*Problem*. Each entry below is to be extracted exactly.

(Change detection outputs)
□ □ □ □

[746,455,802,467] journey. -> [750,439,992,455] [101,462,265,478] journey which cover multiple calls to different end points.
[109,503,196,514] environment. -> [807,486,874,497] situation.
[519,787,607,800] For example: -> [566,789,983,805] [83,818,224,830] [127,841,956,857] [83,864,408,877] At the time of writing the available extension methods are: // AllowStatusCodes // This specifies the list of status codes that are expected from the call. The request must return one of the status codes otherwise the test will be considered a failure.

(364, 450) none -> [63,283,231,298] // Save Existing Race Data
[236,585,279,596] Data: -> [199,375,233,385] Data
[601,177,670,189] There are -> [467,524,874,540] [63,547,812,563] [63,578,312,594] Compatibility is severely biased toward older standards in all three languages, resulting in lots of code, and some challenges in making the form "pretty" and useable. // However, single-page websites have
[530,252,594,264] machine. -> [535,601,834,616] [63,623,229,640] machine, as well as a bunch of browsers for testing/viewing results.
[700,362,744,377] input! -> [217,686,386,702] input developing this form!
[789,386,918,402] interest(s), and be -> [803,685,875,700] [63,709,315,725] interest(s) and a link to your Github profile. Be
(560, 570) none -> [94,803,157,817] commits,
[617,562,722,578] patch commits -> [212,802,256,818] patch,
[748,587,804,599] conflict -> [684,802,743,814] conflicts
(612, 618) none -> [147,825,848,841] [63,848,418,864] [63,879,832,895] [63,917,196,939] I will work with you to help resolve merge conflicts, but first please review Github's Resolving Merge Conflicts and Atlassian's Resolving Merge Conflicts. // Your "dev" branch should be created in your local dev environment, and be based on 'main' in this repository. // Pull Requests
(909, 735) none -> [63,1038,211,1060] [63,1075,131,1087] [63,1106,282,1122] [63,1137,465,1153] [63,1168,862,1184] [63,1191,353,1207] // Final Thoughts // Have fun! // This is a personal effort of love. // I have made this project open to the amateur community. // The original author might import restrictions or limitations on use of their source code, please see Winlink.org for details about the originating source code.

□ □ □ □

*Expected answer*.
[746,455,802,467] journey. -> [750,439,992,455] [101,462,265,478] journey which cover multiple calls to different end points.
[109,503,196,514] environment. -> [807,486,874,497] situation.
[519,787,607,800] For example: -> [566,789,983,805] [83,818,224,830] [127,841,956,857] [83,864,408,877] At the time of writing the available extension methods are: // AllowStatusCodes // This specifies the list of status codes that are expected from the call. The request must return one of the status codes otherwise the test will be considered a failure.

(364, 450) none -> [63,283,231,298] // Save Existing Race Data
[236,585,279,596] Data: -> [199,375,233,385] Data
[601,177,670,189] There are -> [467,524,874,540] [63,547,812,563] [63,578,312,594] Compatibility is severely biased toward older standards in all three languages, resulting in lots of code, and some challenges in making the form "pretty" and useable. // However, single-page websites have
[530,252,594,264] machine. -> [535,601,834,616] [63,623,229,640] machine, as well as a bunch of browsers for testing/viewing results.
[700,362,744,377] input! -> [217,686,386,702] input developing this form!
[789,386,918,402] interest(s), and be -> [803,685,875,700] [63,709,315,725] interest(s) and a link to your Github profile. Be
(560, 570) none -> [94,803,157,817] commits,
[617,562,722,578] patch commits -> [212,802,256,818] patch,
[748,587,804,599] conflict -> [684,802,743,814] conflicts
(612, 618) none -> [147,825,848,841] [63,848,418,864] [63,879,832,895] [63,917,196,939] I will work with you to help resolve merge conflicts, but first please review Github's Resolving Merge Conflicts and Atlassian's Resolving Merge Conflicts. // Your "dev" branch should be created in your local dev environment, and be based on 'main' in this repository. // Pull Requests
(909, 735) none -> [63,1038,211,1060] [63,1075,131,1087] [63,1106,282,1122] [63,1137,465,1153] [63,1168,862,1184] [63,1191,353,1207] // Final Thoughts // Have fun! // This is a personal effort of love. // I have made this project open to the amateur community. // The original author might import restrictions or limitations on use of their source code, please see Winlink.org for details about the originating source code.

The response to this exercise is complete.